Why Japanese Games Are Breaking Up With the West

I don’t get a chance to play as many video games as I used to, but when I do, they tend to be reissues of old Super NES RPGs like Dragon Quest or Final Fantasy or visual novels like Jake Hunter or Hotel Dusk. While I cannot deny the obvious advancements in graphics and AI in contemporary console games, I would also argue that many of the newer games do nothing for me (with the exception of the Fable franchise–those games are a blast).

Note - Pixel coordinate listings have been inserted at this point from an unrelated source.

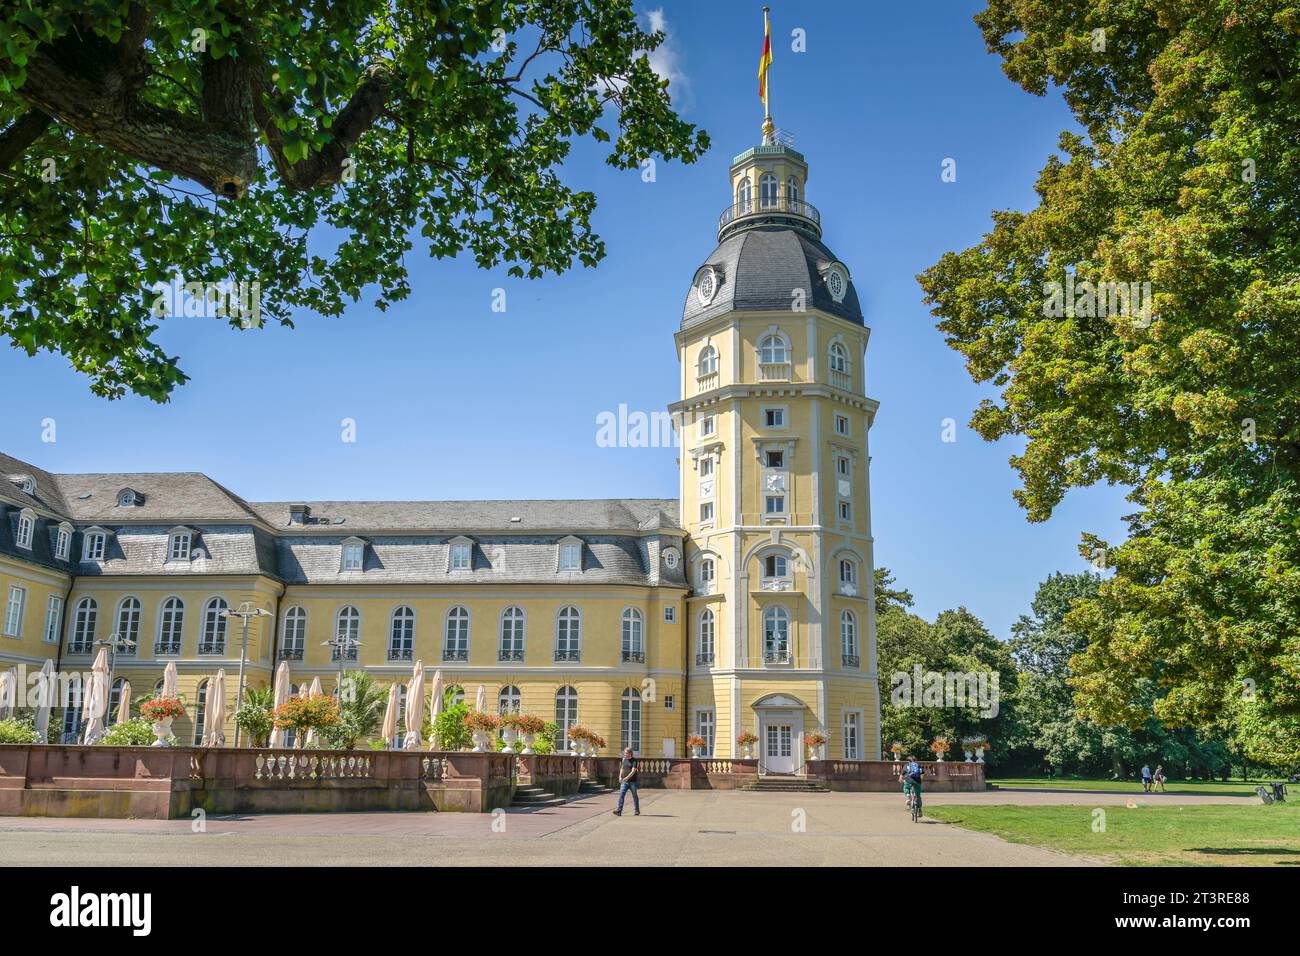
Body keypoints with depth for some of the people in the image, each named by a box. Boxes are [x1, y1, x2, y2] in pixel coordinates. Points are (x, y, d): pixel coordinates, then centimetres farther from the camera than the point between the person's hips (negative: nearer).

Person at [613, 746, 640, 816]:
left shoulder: (634, 760, -10)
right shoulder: (624, 759, 8)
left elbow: (633, 771, -19)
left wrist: (626, 778, -30)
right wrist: (620, 777, 5)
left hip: (632, 781, -4)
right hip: (624, 782, 4)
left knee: (635, 796, 8)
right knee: (621, 795, -9)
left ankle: (636, 811, 21)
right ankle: (619, 811, -15)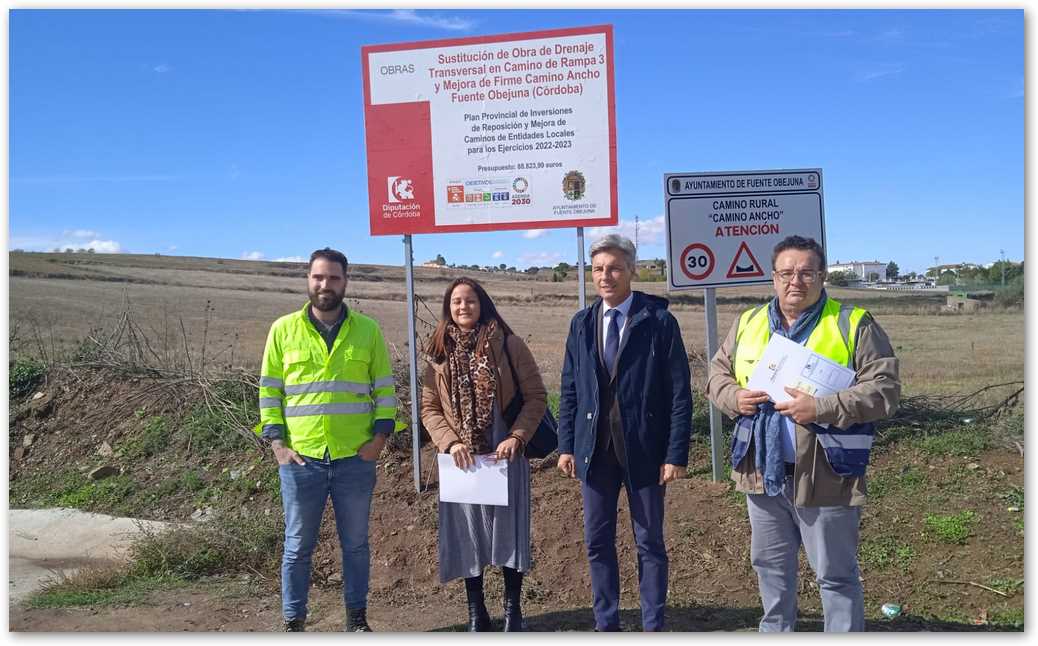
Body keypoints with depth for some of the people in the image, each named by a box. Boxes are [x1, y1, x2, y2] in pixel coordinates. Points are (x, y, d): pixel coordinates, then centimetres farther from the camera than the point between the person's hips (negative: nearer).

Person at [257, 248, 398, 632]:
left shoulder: (368, 330, 2)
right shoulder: (283, 329, 2)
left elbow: (385, 388, 5)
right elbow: (269, 389, 4)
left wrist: (380, 436, -5)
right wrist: (276, 442, -5)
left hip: (356, 458, 1)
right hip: (300, 458, 0)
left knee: (355, 543, 13)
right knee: (298, 545, 11)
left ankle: (357, 618, 29)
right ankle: (293, 622, 26)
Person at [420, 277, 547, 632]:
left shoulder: (509, 345, -4)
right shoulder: (439, 353, 4)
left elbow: (536, 396, -3)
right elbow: (429, 408, 4)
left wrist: (516, 438, -15)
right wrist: (450, 443, -11)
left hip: (505, 456, -2)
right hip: (461, 459, 2)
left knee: (509, 531, 6)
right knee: (467, 534, 9)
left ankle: (512, 609, 24)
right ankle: (476, 613, 24)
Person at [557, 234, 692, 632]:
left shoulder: (659, 321, -7)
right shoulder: (581, 324, 6)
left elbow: (680, 393, -8)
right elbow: (569, 390, 8)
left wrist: (676, 453, -12)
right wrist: (566, 445, 1)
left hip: (643, 449, -3)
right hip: (594, 447, 4)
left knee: (649, 542, 10)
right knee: (597, 540, 12)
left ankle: (653, 627, 25)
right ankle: (606, 623, 28)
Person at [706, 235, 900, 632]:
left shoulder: (854, 325, -7)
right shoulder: (748, 324, 7)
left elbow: (884, 389, -12)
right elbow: (717, 375, 14)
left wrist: (821, 408, -23)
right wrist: (734, 398, -8)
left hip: (824, 476, -5)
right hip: (762, 472, 5)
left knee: (836, 574, 10)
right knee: (770, 566, 21)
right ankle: (775, 631, 41)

In “Why Japanese Games are Breaking Up with the West“, a 2011 essay published at 1UP, Ryan Winterhalter argues that Japan has also stubbornly clung to the older 2D style of games, showing little interest in today’s epic shooters and virtual worlds. Japanese game designers, who for years maintained the hallmark for quality console games, have apparently lost the zeitgeist while continuing to pursue  their own, arguably more interesting, path. Winterhalter’s essay makes for some fascinating reading.

It’s not that Japanese games are bad and western games are good or vice versa, the problem facing fans of Japanese games outside of the country is that the tastes of Japanese gamers are diverging from the rest of the world, thus limiting the commercial appeal of even the biggest titles in Japan. The specialized habits of Japanese adult gamers have left the console space in the country to otaku and their moe. Meanwhile, the Japanese consumers are perfectly content with this state of affairs, because as far as many are concerned they’re not missing out on anything. The gamers have changed more than the games, and while that leaves a lot of old-school fans in Europe and the Americas out in cold the vast majority of consumers around the world seem to feel just fine about the current state of affairs.